Skeletal dimorphism represents only one dimension of potential sex differences. In many extant reptiles, dimorphism is predominantly color-based, and given the increasing evidence for widespread feathering among theropod dinosaurs, feather-based display dimorphism may have been common. Paul Barrett of the Natural History Museum, London, has noted that the earliest feathered theropods developed feathers on their forearms and tails—locations optimal for visual display. This suggests that small feathered theropods may have engaged in elaborate courtship displays involving feather-shaking and tail-fanning behaviors analogous to those of modern birds.

However, soft tissues including feathers, coloration, skin structures, and other integumentary features are preserved only under exceptional taphonomic conditions. For the vast majority of dinosaur species, this aspect of potential dimorphism is entirely lost to the fossil record, meaning that skeletal-based analyses inevitably underestimate the true extent of sexual dimorphism in extinct dinosaurs.

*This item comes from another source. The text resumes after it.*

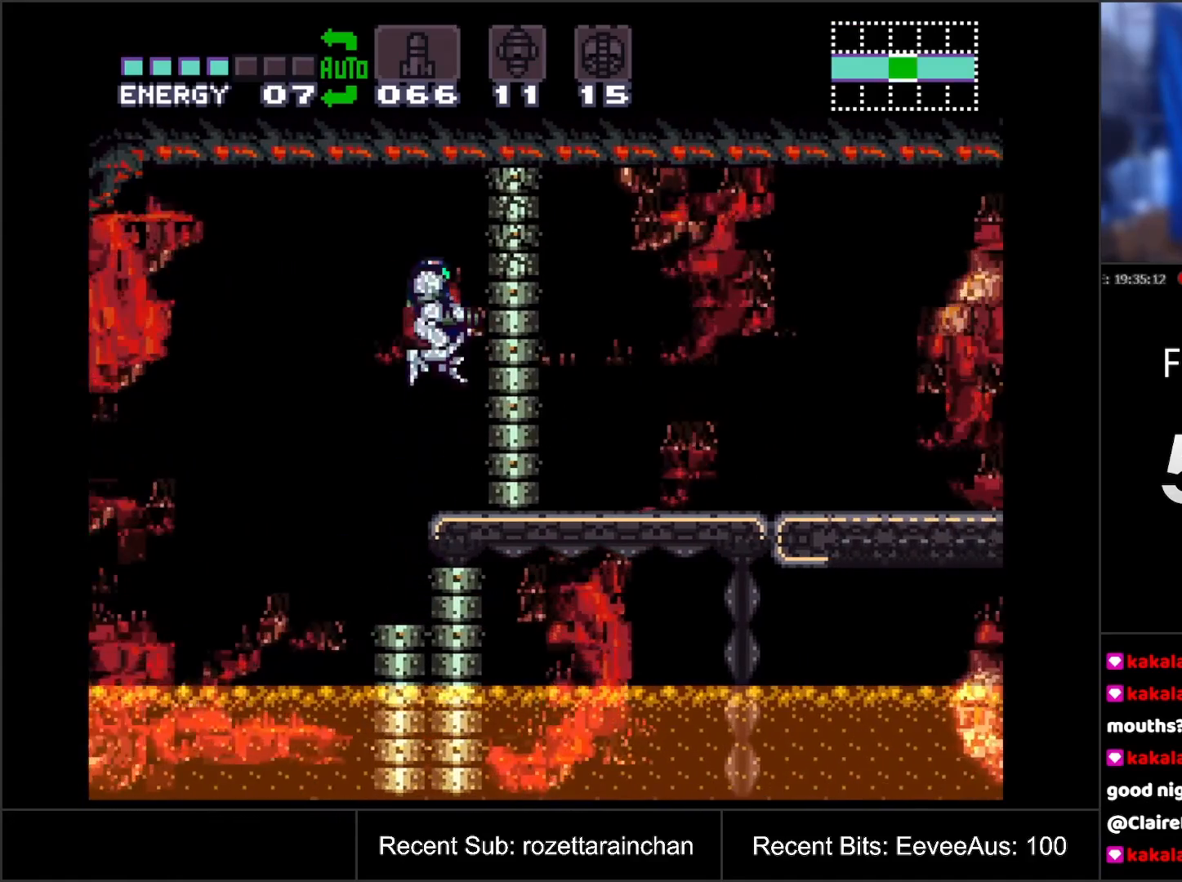
{"buttons": ["DPAD_RIGHT"], "events": [[33, "DPAD_RIGHT", "up"], [317, "B", "up"], [450, "DPAD_RIGHT", "down"]]}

The current scientific consensus holds that non-avian dinosaurs were very likely sexually dimorphic based on phylogenetic bracketing—their closest living relatives, birds and crocodilians, both exhibit sexual dimorphism. However, statistically demonstrating dimorphism in the fossil record requires sample sizes, temporal control, and methodological rigor that are rarely attainable. Medullary bone remains the only unambiguous sex indicator in dinosaur fossils, but its applicability is limited to reproductively active females.

Recent advances in 3D geometric morphometrics, as demonstrated by Pintore et al. (2023), and increasingly sophisticated statistical methods offer new pathways for detecting dimorphism. Mass-mortality assemblages, where large numbers of conspecific individuals died together, provide the controlled samples needed for such analyses. As more such assemblages are discovered and analyzed, and as techniques for detecting chemical and microstructural sex indicators improve, the prospects for resolving sexual dimorphism in extinct dinosaurs continue to grow.